> _TASK TO CARRY OUT_
For each line in the data that includes "with", make a copy.

Collected data entries

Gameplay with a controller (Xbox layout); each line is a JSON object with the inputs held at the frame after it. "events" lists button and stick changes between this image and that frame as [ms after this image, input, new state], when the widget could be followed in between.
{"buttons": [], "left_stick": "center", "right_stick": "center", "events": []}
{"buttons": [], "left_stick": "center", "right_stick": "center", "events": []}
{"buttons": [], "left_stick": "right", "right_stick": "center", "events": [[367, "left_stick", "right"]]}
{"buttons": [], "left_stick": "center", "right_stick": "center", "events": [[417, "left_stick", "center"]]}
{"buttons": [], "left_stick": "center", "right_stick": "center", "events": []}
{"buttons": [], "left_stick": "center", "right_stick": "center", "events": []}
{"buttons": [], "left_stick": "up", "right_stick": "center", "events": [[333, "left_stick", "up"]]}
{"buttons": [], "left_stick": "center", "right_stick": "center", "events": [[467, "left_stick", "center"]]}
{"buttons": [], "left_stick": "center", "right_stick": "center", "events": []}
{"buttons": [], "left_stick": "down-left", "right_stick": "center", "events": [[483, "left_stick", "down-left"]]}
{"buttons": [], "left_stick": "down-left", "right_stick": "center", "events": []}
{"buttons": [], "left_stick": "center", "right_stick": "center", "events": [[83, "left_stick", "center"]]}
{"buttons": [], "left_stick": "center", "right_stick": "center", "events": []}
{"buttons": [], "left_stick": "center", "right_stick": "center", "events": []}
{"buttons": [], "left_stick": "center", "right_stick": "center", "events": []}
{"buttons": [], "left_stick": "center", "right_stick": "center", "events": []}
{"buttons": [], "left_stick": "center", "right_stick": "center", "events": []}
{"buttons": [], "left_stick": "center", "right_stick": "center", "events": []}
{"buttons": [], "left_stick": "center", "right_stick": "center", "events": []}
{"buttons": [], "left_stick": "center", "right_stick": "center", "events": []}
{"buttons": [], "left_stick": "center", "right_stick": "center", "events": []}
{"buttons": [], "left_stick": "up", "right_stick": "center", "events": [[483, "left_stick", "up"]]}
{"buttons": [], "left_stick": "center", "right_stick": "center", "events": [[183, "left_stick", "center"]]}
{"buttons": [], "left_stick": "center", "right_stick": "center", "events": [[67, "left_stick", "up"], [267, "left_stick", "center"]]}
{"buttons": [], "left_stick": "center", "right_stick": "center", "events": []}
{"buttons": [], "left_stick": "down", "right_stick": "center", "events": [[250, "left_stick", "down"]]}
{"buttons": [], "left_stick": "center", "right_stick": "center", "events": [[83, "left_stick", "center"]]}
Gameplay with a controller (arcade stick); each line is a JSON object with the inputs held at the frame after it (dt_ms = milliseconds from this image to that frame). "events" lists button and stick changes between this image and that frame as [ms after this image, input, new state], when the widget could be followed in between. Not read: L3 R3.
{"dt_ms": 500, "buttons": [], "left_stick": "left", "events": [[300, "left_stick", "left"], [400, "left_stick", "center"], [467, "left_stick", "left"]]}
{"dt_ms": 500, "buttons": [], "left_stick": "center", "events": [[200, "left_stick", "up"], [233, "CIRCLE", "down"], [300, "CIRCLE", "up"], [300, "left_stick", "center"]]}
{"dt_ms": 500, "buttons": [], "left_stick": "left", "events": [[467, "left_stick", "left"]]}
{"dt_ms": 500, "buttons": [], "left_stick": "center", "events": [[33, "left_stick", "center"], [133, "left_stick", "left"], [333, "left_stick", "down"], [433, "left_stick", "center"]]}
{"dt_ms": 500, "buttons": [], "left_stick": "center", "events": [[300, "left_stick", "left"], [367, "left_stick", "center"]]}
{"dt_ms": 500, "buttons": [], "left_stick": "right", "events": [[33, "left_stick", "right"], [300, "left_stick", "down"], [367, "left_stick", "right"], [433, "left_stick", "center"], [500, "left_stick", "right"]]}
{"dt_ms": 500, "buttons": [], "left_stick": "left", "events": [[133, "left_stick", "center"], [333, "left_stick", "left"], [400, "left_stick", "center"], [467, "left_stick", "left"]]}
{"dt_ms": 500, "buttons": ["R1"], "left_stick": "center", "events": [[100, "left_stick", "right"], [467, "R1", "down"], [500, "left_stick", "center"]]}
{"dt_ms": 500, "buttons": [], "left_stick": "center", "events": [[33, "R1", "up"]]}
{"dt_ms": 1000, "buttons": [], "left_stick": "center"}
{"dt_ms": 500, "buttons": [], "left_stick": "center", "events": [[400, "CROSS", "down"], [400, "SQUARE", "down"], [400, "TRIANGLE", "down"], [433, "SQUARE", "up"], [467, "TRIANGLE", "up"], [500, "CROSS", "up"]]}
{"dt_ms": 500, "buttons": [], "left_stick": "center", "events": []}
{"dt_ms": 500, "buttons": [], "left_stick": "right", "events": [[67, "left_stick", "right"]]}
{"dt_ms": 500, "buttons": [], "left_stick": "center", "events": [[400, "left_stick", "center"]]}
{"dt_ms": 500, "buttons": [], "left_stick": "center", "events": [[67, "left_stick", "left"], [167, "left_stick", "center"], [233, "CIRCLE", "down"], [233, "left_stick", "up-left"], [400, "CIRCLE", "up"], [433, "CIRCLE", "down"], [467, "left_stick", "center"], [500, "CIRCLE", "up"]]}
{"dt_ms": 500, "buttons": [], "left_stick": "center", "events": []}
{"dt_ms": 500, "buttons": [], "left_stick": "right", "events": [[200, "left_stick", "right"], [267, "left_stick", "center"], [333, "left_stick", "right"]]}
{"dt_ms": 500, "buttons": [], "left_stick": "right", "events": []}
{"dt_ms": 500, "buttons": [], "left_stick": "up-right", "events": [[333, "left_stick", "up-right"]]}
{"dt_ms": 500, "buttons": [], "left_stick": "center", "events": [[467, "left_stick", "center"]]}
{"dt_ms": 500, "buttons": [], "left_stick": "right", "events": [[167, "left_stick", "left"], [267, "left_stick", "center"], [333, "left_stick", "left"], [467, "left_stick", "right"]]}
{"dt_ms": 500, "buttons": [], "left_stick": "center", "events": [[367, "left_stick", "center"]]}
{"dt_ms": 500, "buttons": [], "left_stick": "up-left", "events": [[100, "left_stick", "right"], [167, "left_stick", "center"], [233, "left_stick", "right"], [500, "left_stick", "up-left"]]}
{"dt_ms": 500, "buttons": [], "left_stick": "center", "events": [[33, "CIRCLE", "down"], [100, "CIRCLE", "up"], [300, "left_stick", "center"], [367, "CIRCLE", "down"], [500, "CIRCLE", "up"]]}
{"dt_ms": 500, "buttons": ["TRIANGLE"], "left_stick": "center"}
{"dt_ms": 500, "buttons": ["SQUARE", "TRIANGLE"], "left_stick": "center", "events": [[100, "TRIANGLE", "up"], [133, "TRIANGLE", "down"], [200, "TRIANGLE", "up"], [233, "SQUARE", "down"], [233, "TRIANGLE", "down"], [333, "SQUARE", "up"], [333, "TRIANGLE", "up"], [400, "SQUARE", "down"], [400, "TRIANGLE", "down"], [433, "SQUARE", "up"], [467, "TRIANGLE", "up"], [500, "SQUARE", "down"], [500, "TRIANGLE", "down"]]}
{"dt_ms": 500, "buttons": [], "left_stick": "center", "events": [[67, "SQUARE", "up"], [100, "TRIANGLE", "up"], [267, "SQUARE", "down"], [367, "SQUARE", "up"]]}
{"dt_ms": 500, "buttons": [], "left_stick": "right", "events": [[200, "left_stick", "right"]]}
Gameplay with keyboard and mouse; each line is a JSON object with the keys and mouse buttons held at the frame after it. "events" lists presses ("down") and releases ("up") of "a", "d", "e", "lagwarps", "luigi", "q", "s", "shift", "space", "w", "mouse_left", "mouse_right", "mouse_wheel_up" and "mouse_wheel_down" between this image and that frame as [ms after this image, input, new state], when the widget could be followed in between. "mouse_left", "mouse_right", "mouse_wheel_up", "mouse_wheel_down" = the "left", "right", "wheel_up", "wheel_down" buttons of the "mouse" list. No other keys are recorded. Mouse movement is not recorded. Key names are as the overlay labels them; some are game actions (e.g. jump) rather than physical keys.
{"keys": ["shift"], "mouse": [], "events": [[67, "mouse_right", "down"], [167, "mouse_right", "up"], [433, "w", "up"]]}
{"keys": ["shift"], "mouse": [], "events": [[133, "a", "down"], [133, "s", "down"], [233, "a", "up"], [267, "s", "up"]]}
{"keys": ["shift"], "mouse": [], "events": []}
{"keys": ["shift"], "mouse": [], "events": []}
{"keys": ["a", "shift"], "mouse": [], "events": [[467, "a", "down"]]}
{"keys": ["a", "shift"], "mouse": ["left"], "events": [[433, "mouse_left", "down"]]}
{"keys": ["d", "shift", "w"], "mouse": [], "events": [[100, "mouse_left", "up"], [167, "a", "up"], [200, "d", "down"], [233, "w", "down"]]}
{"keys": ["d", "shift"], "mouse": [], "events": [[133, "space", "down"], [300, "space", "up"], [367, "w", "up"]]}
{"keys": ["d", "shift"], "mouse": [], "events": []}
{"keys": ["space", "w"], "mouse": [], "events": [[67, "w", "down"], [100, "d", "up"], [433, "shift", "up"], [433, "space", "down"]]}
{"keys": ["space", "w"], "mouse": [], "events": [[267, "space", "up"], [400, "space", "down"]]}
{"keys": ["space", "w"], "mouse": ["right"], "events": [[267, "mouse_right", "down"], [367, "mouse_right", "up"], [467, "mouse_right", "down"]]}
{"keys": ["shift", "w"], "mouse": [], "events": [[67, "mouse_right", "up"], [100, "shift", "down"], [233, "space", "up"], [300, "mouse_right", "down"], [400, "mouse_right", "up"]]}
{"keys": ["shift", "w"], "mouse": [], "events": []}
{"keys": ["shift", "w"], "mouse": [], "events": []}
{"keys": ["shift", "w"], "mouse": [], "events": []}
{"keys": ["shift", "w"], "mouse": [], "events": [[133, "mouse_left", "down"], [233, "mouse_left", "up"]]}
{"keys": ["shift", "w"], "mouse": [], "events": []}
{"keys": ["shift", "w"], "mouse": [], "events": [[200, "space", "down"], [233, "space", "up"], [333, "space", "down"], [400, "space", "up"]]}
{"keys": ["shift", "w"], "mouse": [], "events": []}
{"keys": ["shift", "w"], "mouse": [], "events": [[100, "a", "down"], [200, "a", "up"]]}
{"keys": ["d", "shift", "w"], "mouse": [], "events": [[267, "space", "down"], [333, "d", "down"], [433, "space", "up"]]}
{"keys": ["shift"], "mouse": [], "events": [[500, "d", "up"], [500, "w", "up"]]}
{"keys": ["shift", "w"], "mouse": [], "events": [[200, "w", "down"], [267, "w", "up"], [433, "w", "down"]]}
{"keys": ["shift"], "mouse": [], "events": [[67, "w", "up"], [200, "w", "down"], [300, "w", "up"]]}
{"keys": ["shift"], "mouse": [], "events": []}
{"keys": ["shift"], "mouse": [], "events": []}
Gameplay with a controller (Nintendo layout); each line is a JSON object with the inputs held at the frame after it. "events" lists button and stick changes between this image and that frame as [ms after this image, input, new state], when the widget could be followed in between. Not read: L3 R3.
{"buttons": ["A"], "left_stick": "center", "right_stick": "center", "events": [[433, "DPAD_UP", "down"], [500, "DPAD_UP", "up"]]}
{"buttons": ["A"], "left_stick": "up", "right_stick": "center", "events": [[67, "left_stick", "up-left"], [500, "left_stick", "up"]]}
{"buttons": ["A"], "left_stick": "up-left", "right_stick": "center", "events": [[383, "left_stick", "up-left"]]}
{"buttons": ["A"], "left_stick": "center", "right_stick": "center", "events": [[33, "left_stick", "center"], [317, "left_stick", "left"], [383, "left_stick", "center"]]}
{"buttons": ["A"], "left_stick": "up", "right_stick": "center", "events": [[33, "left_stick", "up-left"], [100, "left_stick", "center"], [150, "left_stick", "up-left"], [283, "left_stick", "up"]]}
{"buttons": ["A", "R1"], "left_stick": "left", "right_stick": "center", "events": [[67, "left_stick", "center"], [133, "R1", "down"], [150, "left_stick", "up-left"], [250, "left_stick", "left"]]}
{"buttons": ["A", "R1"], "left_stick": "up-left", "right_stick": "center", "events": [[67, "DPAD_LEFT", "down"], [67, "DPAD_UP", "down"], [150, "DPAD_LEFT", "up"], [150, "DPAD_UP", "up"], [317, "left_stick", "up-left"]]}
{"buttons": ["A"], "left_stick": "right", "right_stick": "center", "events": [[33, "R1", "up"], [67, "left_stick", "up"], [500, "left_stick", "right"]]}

> _ANSWER SECTION_
Gameplay with a controller (Xbox layout); each line is a JSON object with the inputs held at the frame after it. "events" lists button and stick changes between this image and that frame as [ms after this image, input, new state], when the widget could be followed in between.
Gameplay with a controller (arcade stick); each line is a JSON object with the inputs held at the frame after it (dt_ms = milliseconds from this image to that frame). "events" lists button and stick changes between this image and that frame as [ms after this image, input, new state], when the widget could be followed in between. Not read: L3 R3.
Gameplay with keyboard and mouse; each line is a JSON object with the keys and mouse buttons held at the frame after it. "events" lists presses ("down") and releases ("up") of "a", "d", "e", "lagwarps", "luigi", "q", "s", "shift", "space", "w", "mouse_left", "mouse_right", "mouse_wheel_up" and "mouse_wheel_down" between this image and that frame as [ms after this image, input, new state], when the widget could be followed in between. "mouse_left", "mouse_right", "mouse_wheel_up", "mouse_wheel_down" = the "left", "right", "wheel_up", "wheel_down" buttons of the "mouse" list. No other keys are recorded. Mouse movement is not recorded. Key names are as the overlay labels them; some are game actions (e.g. jump) rather than physical keys.
Gameplay with a controller (Nintendo layout); each line is a JSON object with the inputs held at the frame after it. "events" lists button and stick changes between this image and that frame as [ms after this image, input, new state], when the widget could be followed in between. Not read: L3 R3.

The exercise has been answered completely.